In a further developed situation, you would need to cross-approve your data by running a similar procedure on a few additional “folds,” which are fundamentally arbitrary subsets of your training data. For the model utilized above, plainly our classifier is entirely acceptable at deciding if an Amazon Book Review is negative or positive, so we can proceed onward to our testing. We’ve fabricated something valuable with our new information on machine learning with R — not it’s an ideal opportunity to put it to utilize! Fortunately, to run the model on your testing data and to approve our insight into machine learning with R requires just a single little change — the variable of your “df.test”:

# Step 7. Run the final prediction on the test data and re-attach file names.

df.test <- test.df
df.pred <- predict(df.model, df.test)
results <-
rownames(results) <- rownames(test.df)

The code above runs the predict() model on the test data, and plops the results in the “results” data frame. We can then reattach the original filenames to the rownames of the new results vector, and produce the machine learning predictions of your test directory.

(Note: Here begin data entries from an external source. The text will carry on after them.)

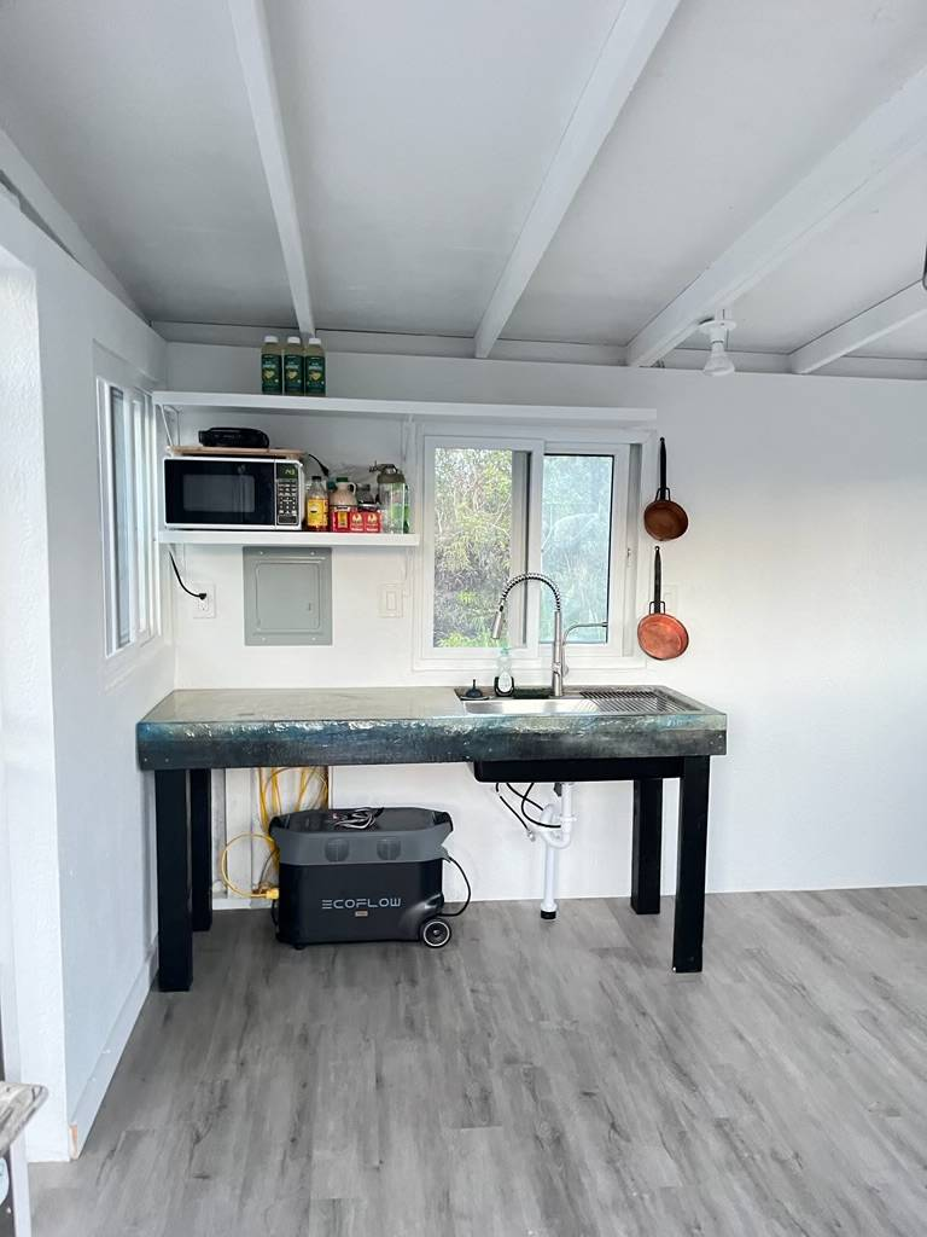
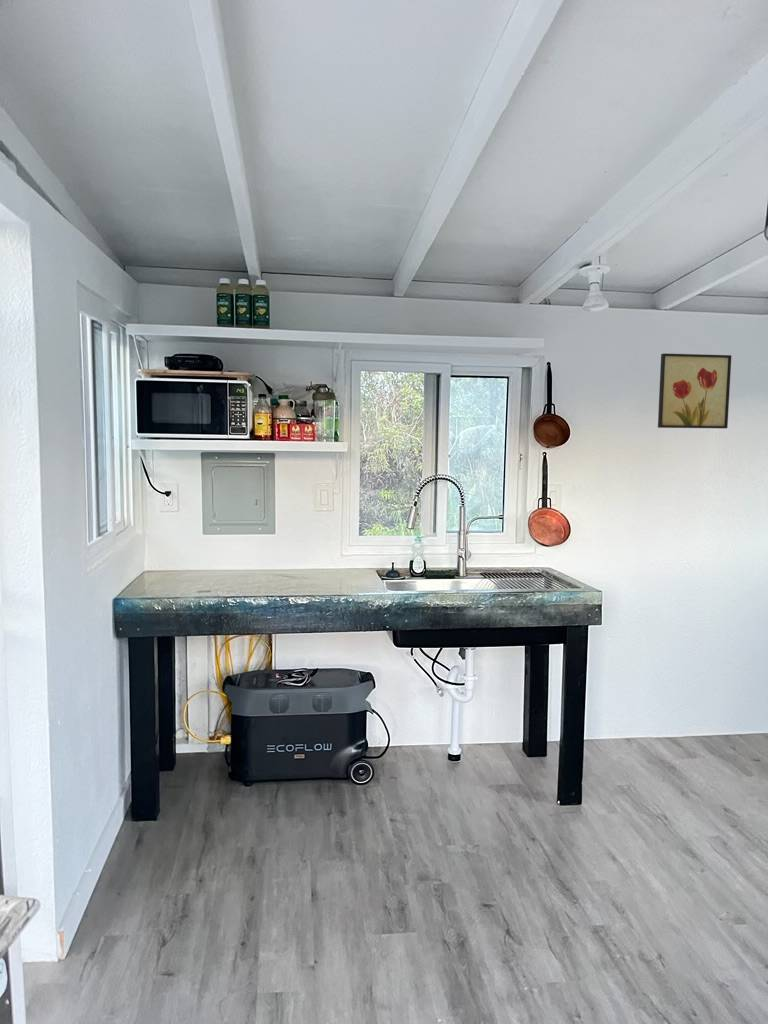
+ wall art [657,352,732,429]
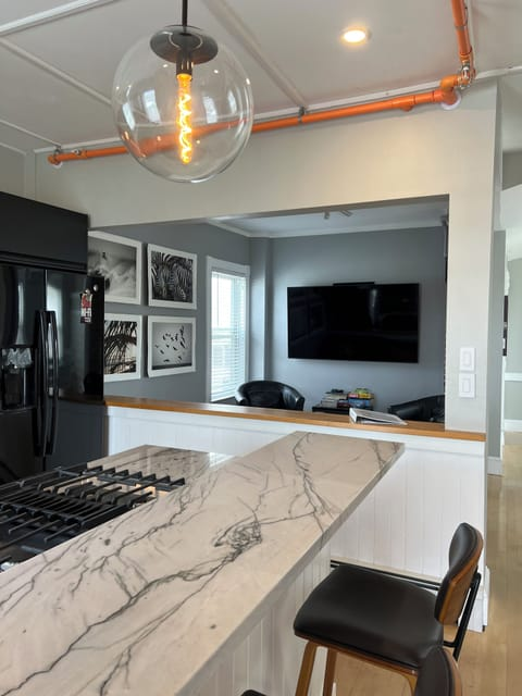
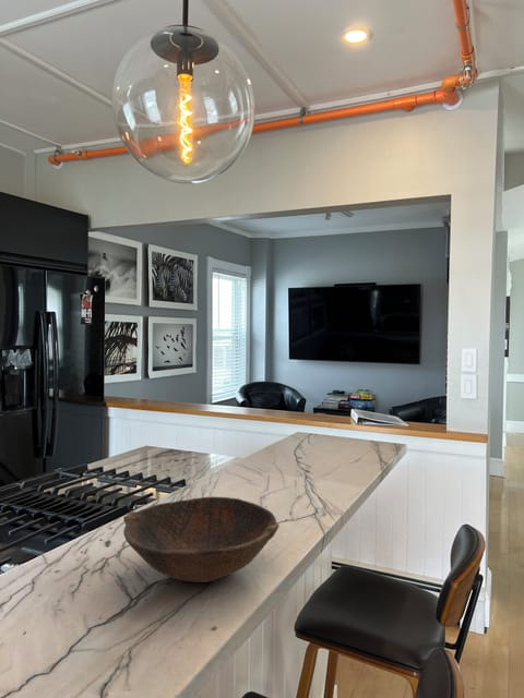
+ bowl [122,495,281,583]
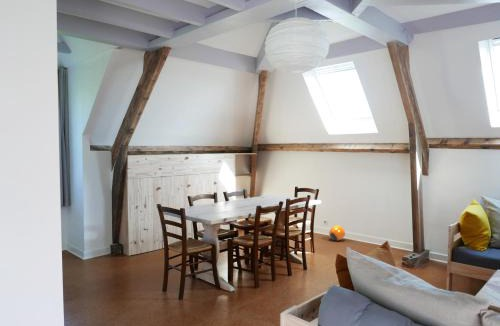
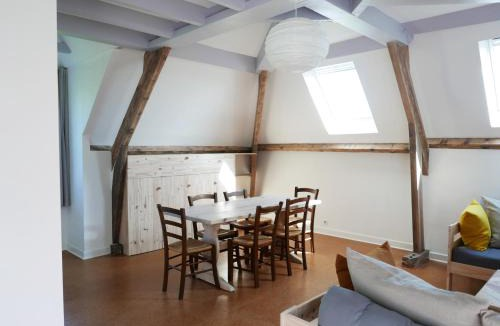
- ball [328,224,346,242]
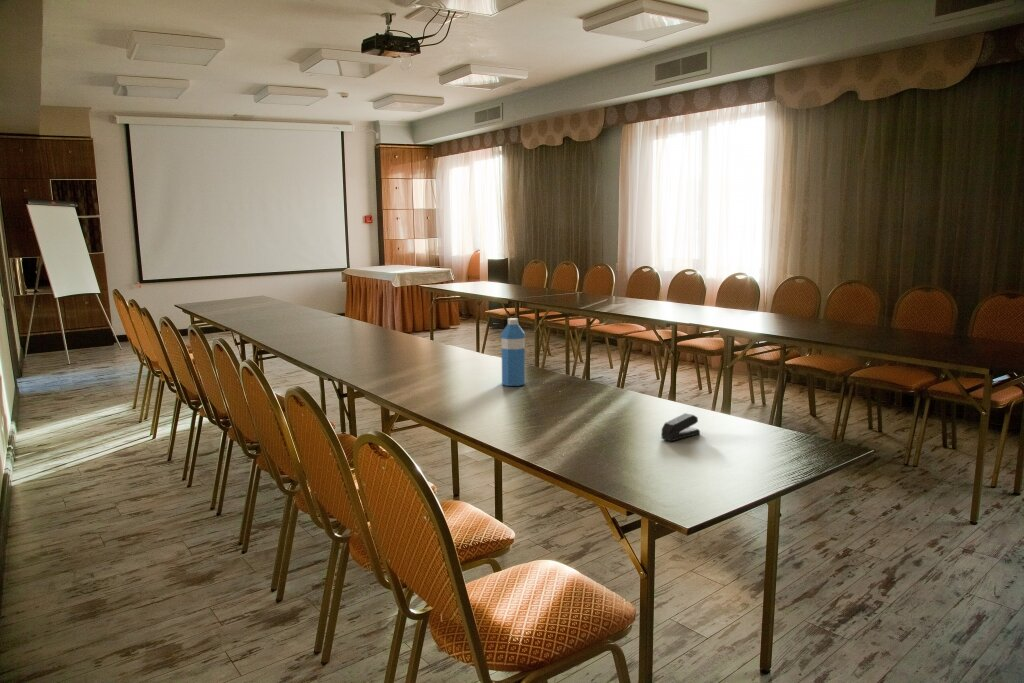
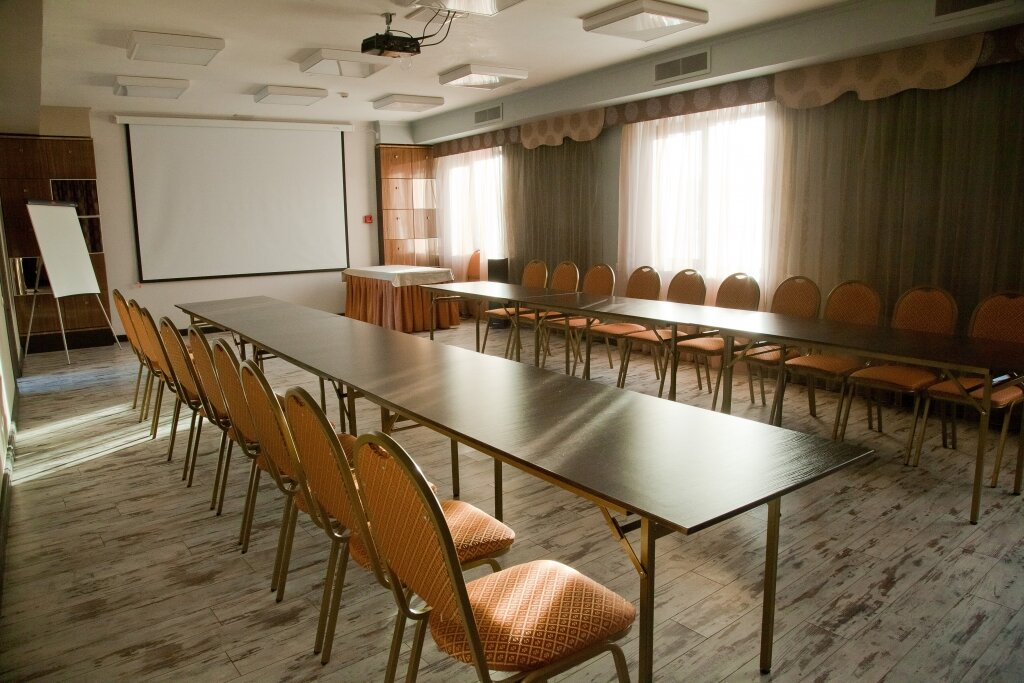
- water bottle [500,317,526,387]
- stapler [661,412,701,442]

In conclusion, the process of building something with machine learning with R, enumerated above, helps you build a quick-start classifier that can categorize the sentiment of online book reviews with a fairly high degree of accuracy. Such a classifier is useful when you have a large quantity of user-submitted text that needs to be analyzed for sentiments around a product or a service, and can more generally help a researcher build an algorithm that can weed out bad or good reviews automatically for either research or moderation purposes. We hope this tutorial has given you a sense of the power of machine learning with R!